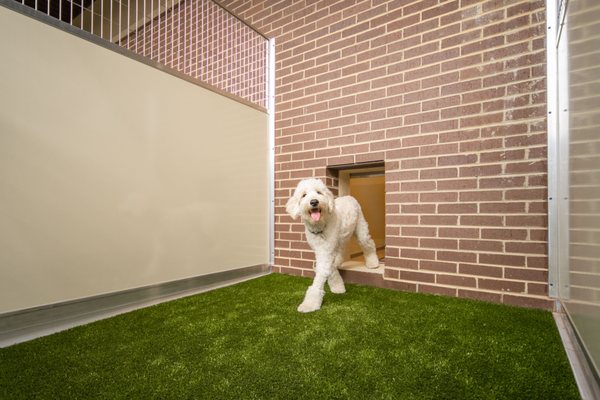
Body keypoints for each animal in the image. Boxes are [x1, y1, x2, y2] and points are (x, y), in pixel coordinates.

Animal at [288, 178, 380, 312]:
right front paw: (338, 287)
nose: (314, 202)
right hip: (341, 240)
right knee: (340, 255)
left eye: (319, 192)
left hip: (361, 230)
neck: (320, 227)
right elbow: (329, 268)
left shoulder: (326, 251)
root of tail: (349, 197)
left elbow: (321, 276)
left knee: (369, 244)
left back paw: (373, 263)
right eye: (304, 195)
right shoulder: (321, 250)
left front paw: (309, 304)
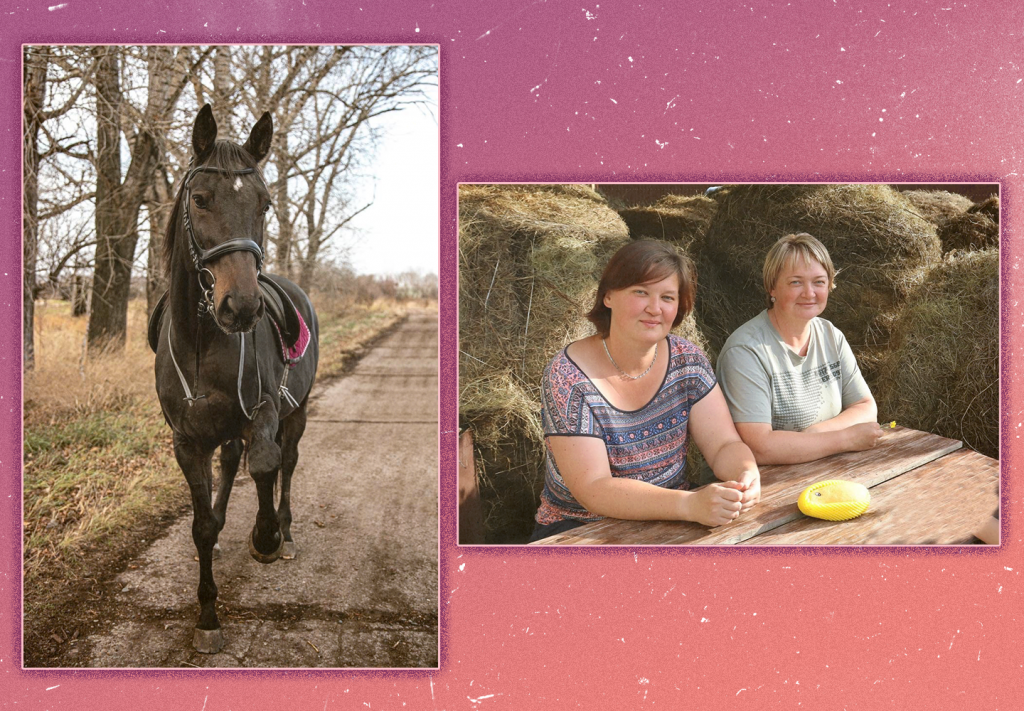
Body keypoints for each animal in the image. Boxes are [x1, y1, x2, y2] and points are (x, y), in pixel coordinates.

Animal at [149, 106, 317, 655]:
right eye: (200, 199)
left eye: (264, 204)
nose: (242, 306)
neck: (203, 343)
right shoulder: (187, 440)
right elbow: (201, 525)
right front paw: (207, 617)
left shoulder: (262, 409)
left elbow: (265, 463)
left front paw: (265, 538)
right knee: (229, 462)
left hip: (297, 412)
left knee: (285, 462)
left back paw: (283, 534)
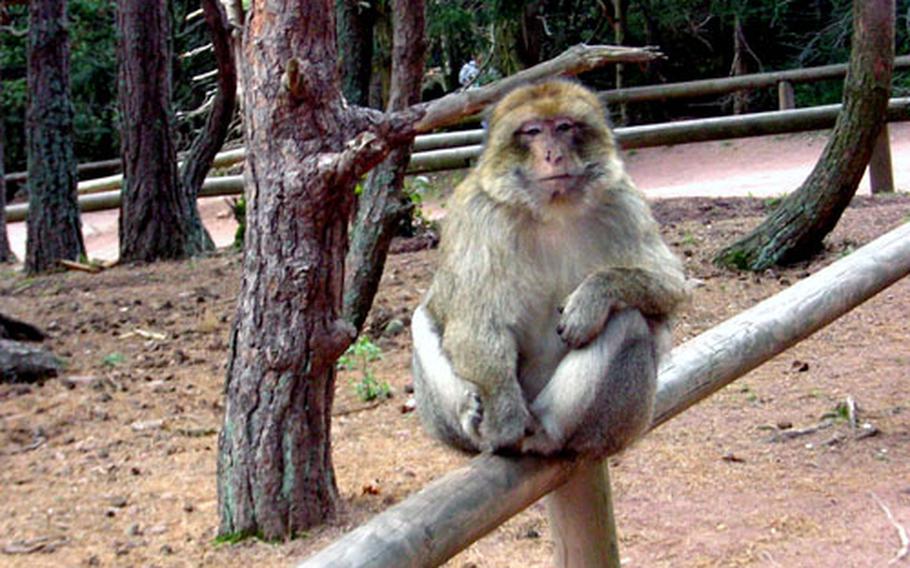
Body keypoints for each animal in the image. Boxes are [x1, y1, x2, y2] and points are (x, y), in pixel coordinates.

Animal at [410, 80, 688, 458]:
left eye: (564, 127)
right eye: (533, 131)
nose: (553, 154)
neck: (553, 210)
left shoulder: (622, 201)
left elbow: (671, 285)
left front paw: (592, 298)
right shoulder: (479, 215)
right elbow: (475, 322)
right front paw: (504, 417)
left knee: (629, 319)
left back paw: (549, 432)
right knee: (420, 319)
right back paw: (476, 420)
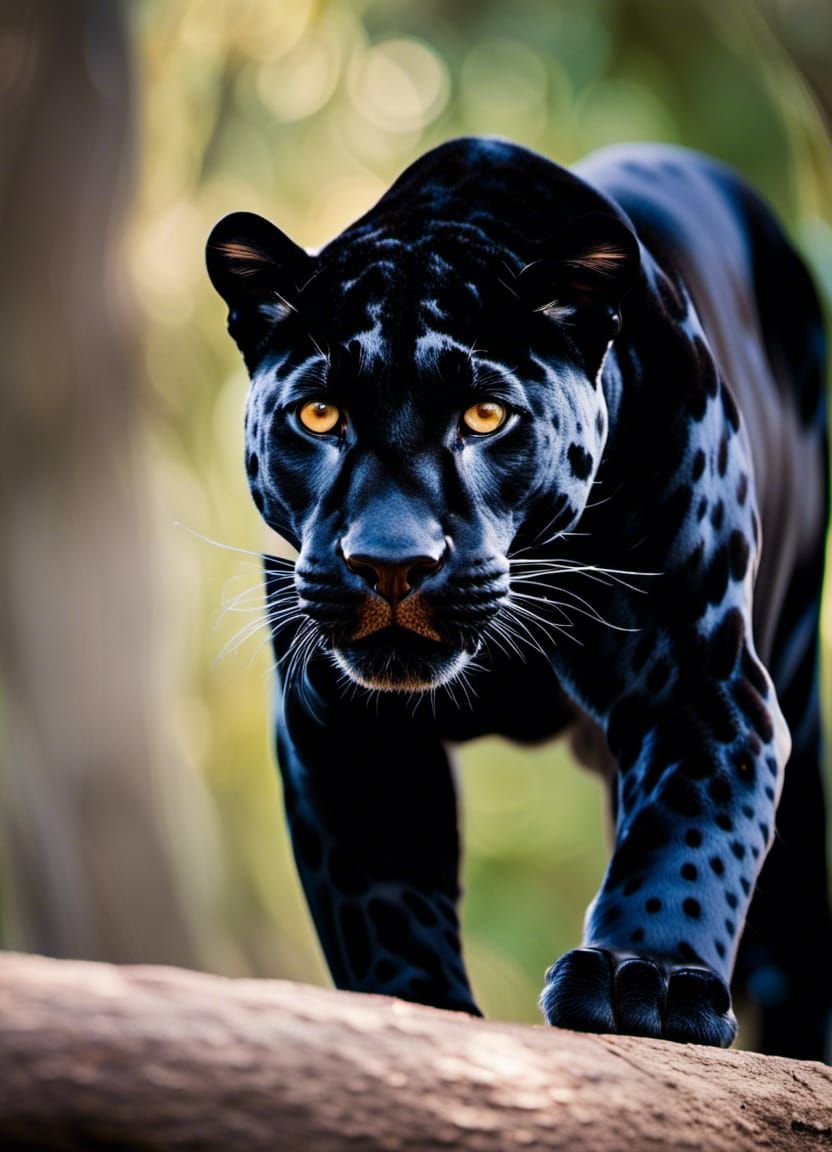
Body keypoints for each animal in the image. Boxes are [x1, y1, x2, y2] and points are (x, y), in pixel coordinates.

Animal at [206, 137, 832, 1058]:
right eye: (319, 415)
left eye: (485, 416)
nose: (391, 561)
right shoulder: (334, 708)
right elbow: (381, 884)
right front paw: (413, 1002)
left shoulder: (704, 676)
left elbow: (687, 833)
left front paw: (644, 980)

==

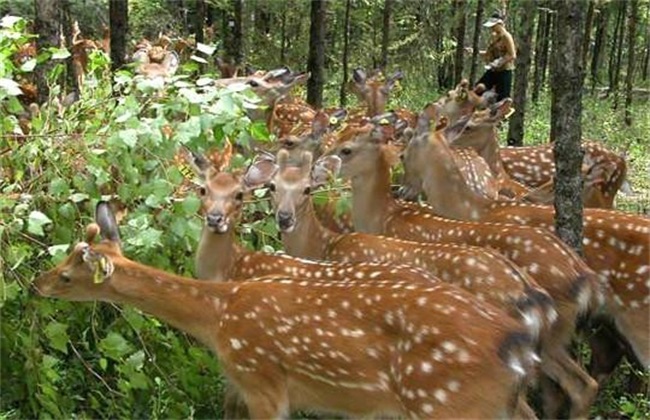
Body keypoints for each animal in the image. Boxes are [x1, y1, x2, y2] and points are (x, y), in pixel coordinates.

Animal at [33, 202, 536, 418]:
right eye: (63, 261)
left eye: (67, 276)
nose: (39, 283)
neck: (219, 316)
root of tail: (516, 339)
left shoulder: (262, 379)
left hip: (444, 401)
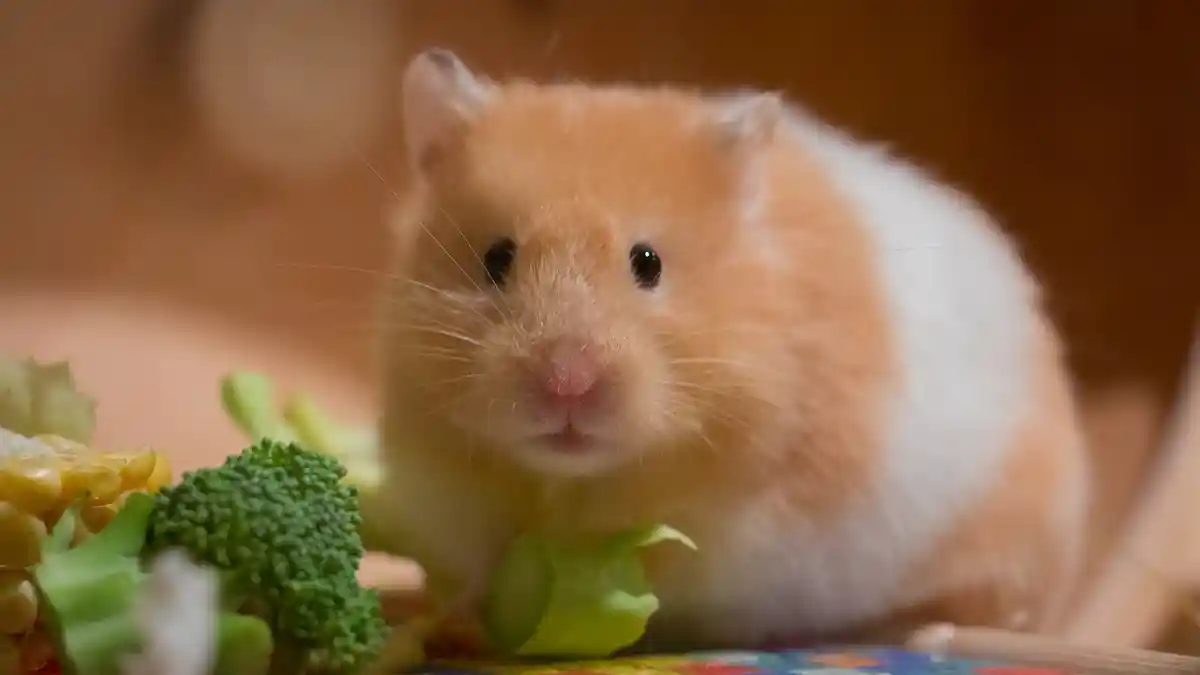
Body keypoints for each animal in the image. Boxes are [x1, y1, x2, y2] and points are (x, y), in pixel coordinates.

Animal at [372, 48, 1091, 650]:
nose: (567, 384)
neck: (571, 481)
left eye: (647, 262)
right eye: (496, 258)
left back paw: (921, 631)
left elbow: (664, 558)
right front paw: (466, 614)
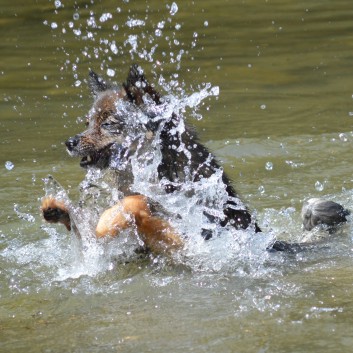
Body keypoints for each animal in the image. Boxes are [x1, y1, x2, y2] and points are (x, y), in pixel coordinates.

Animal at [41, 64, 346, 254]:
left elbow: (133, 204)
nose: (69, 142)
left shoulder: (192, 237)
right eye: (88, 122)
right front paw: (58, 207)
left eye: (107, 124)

* * *

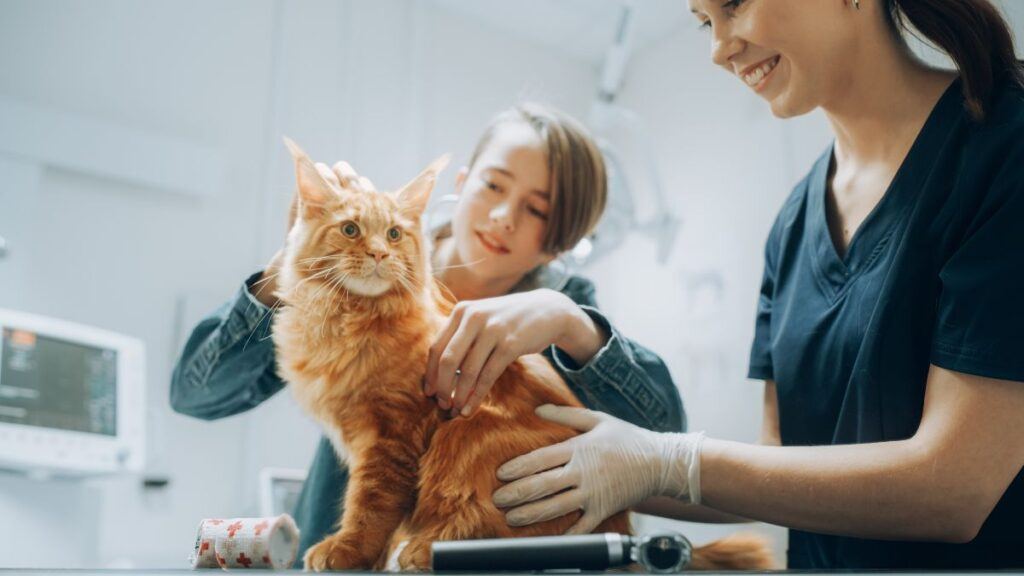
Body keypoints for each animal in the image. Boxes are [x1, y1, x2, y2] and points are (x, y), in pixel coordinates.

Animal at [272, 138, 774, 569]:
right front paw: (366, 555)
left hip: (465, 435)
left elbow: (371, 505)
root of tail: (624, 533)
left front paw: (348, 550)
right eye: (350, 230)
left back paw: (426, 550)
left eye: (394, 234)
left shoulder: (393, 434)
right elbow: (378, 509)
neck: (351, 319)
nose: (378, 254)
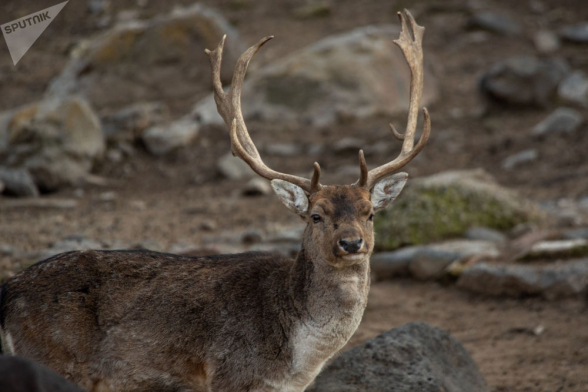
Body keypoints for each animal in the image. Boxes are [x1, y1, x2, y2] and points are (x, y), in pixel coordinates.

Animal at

* **Task item**: The expected output is exactly the lines of the listing above between the line holding "left eye: (319, 192)" and the line holding "left front paw: (309, 304)", inclusive.

* **Response to the task**:
left eye: (319, 192)
left hip: (361, 230)
neck: (320, 227)
right elbow: (329, 268)
left shoulder: (326, 251)
root of tail: (349, 197)
left elbow: (321, 276)
left knee: (369, 244)
left back paw: (373, 263)
right eye: (304, 195)
right shoulder: (321, 250)
left front paw: (309, 304)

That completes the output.